AUSTRALIA’s Prime Minister Tony Abbott says he hopes that legal hurdles can be cleared quickly so that Australian special forces troops can begin their assistance role in Iraq. Australian F/A-18F Super Hornet jet fighters have flown their first missions over Iraq since Cabinet ministers approved their combat deployment on Friday last week. The jets have yet to find an Islamic State group target to fire at.

PAKISTAN A suspected U.S. drone strike on a Taliban compound in a Pakistani tribal region bordering Afghanistan yesterday killed at least six militants, officials said.

SYRIA The Islamic State group is about to capture the Syrian border town of Kobani, Turkey’s president said yesterday, as outgunned Kurdish forces struggled to repel the extremists with limited aid from U.S.-led coalition airstrikes.

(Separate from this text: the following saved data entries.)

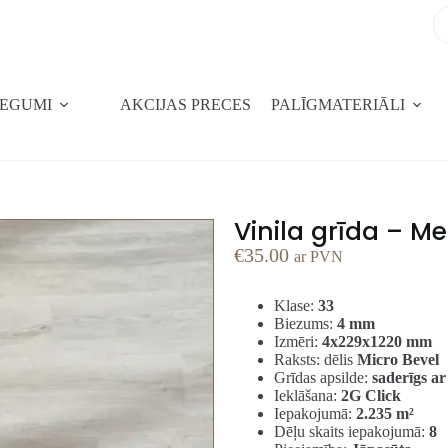
SEGUMI
AKCIJAS PRECES
PALĪGMATERIĀLI
Vinila grīda – M
€
35.00
ar PVN
Klase:
33
Biezums:
4 mm
Izmēri:
4x229x1220 mm
Raksts: dēlis
Micro Bevel
Grīdas apsilde:
saderīgs ar
Ieklāšana:
2G Click
Iepakojumā:
2.235 m²
Dēļu skaits iepakojumā:
8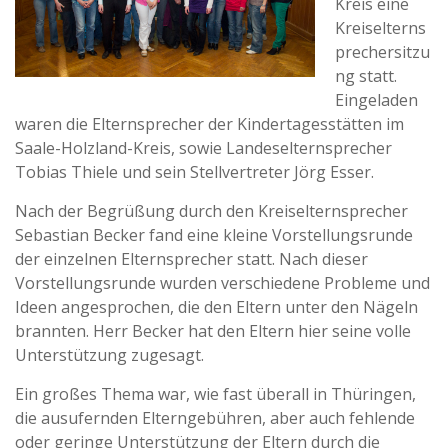
Kreis eine
Kreiselterns
prechersitzu
ng statt.
Eingeladen
waren die Elternsprecher der Kindertagesstätten im
Saale-Holzland-Kreis, sowie Landeselternsprecher
Tobias Thiele und sein Stellvertreter Jörg Esser.
Nach der Begrüßung durch den Kreiselternsprecher
Sebastian Becker fand eine kleine Vorstellungsrunde
der einzelnen Elternsprecher statt. Nach dieser
Vorstellungsrunde wurden verschiedene Probleme und
Ideen angesprochen, die den Eltern unter den Nägeln
brannten. Herr Becker hat den Eltern hier seine volle
Unterstützung zugesagt.
Ein großes Thema war, wie fast überall in Thüringen,
die ausufernden Elterngebühren, aber auch fehlende
oder geringe Unterstützung der Eltern durch die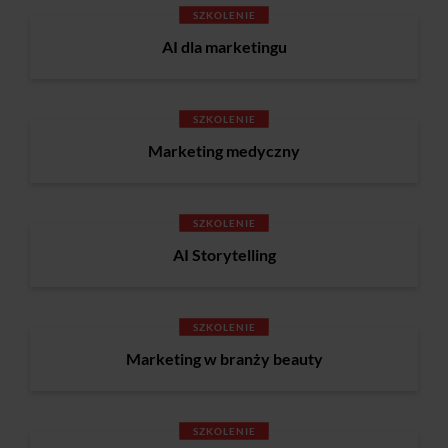
SZKOLENIE
AI dla marketingu
SZKOLENIE
Marketing medyczny
SZKOLENIE
AI Storytelling
SZKOLENIE
Marketing w branży beauty
SZKOLENIE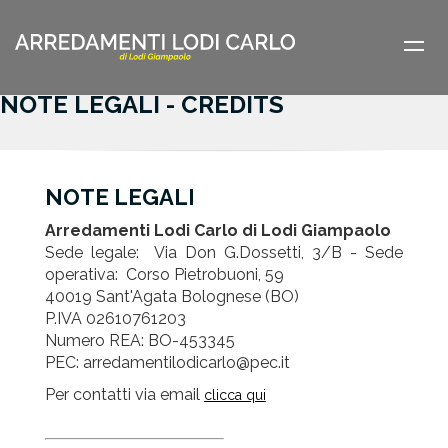
Vai al contenuto principale
NOTE LEGALI - CREDITS
NOTE LEGALI
Arredamenti Lodi Carlo di Lodi Giampaolo
Sede legale: Via Don G.Dossetti, 3/B - Sede
operativa: Corso Pietrobuoni, 59
40019 Sant'Agata Bolognese (BO)
P.IVA 02610761203
Numero REA: BO-453345
PEC:
arredamentilodicarlo@pec.it
Per contatti via email
clicca qui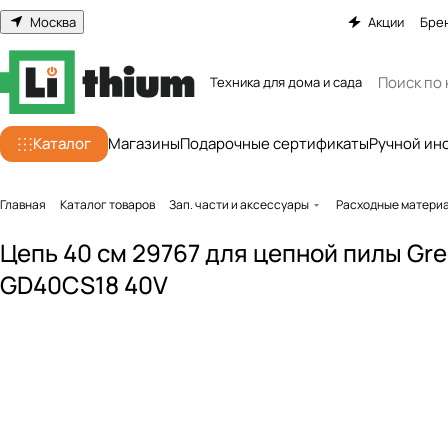
Москва
Акции
Бре
Техника для дома и сада
Каталог
Магазины
Подарочные сертификаты
Ручной ин
Главная
Каталог товаров
Зап. части и аксессуары
Расходные матери
Цепь 40 см 29767 для цепной пилы Gr
GD40CS18 40V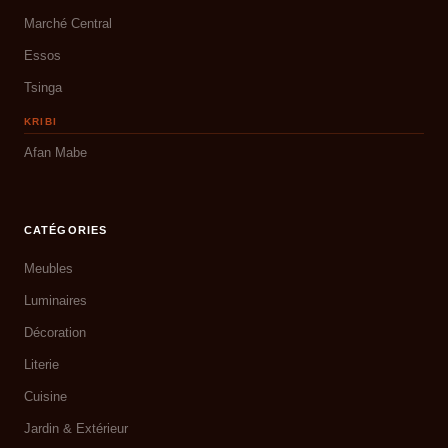
Marché Central
Essos
Tsinga
KRIBI
Afan Mabe
CATÉGORIES
Meubles
Luminaires
Décoration
Literie
Cuisine
Jardin & Extérieur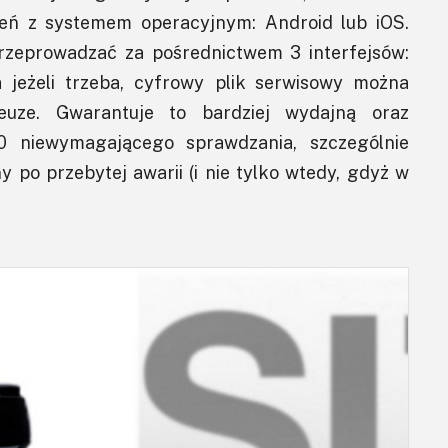
zeń z systemem operacyjnym: Android lub iOS.
przeprowadzać za pośrednictwem 3 interfejsów:
 jeżeli trzeba, cyfrowy plik serwisowy można
euze. Gwarantuje to bardziej wydajną oraz
0 niewymagającego sprawdzania, szczególnie
 po przebytej awarii (i nie tylko wtedy, gdyż w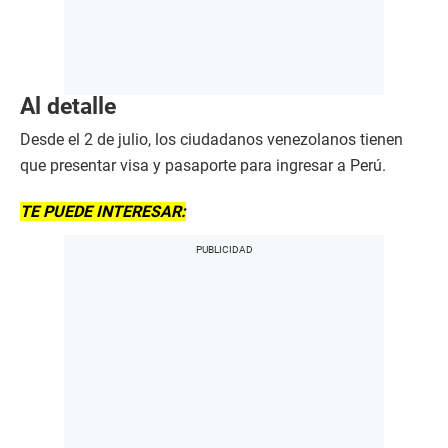
Al detalle
Desde el 2 de julio, los ciudadanos venezolanos tienen
que presentar visa y pasaporte para ingresar a Perú.
TE PUEDE INTERESAR: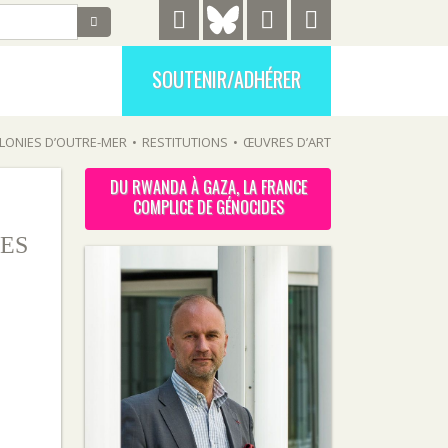
SOUTENIR/ADHÉRER
LONIES D’OUTRE-MER
•
RESTITUTIONS
•
ŒUVRES D’ART
DU RWANDA À GAZA, LA FRANCE
COMPLICE DE GÉNOCIDES
ES
: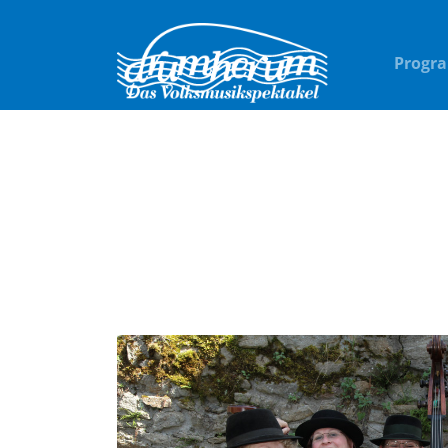
Progr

USA The U.S. Supreme Court appeared likely yesterday to side with a prison inmate who says his Muslim beliefs require him to grow a 12 millimeter beard. Thirty-nine-year-old Gregory Holt claims a right to grow a beard under a federal law aimed at protecting prisoners’ religious rights.

Nicole Pries, Lindesy OliverUSA Gay and lesbian couples are getting legally married in the Southeast for the first time, crossing a threshold in a conservative region long opposed to same-sex marriages. The U.S. Supreme Court’s decision Monday to turn away appeals from a handful of states means marriage bans are unconstitutional in Virginia and similar bans in West Virginia and North and South Carolina should fall as soon.

SWEDEN Isamu Akasaki and Hiroshi Amano of Japan and U.S. scientist Shuji Nakamura win the Nobel Prize in physics for the invention of blue light-emitting diodes, a breakthrough that spurred the development of LED technology used to light up computer screens and modern smartphones. The Royal Swedish Academy of Sciences says their invention is just 20 years old, “but it has already contributed to create white light in an entirely new manner to the benefit of us all.” More on p14

RUSSIA  President Vladimir Putin is celebrating his 62nd birthday in the wilderness of Siberia as supporters from across Russia create tributes in his honor.

KENYA Criminal Court prosecutors say Kenya is refusing to comply with repeated requests for information that could form evidence against the country’s president, who is charged with instigating deadly postelection violence in 2007-2008. Prosecution attorney Benjamin Gumpert told a hearing yesterday that prosecutors and Kenyan authorities have reached a deadlock in efforts to gather potential evidence against President Uhuru Kenyatta such as phone records and tax returns.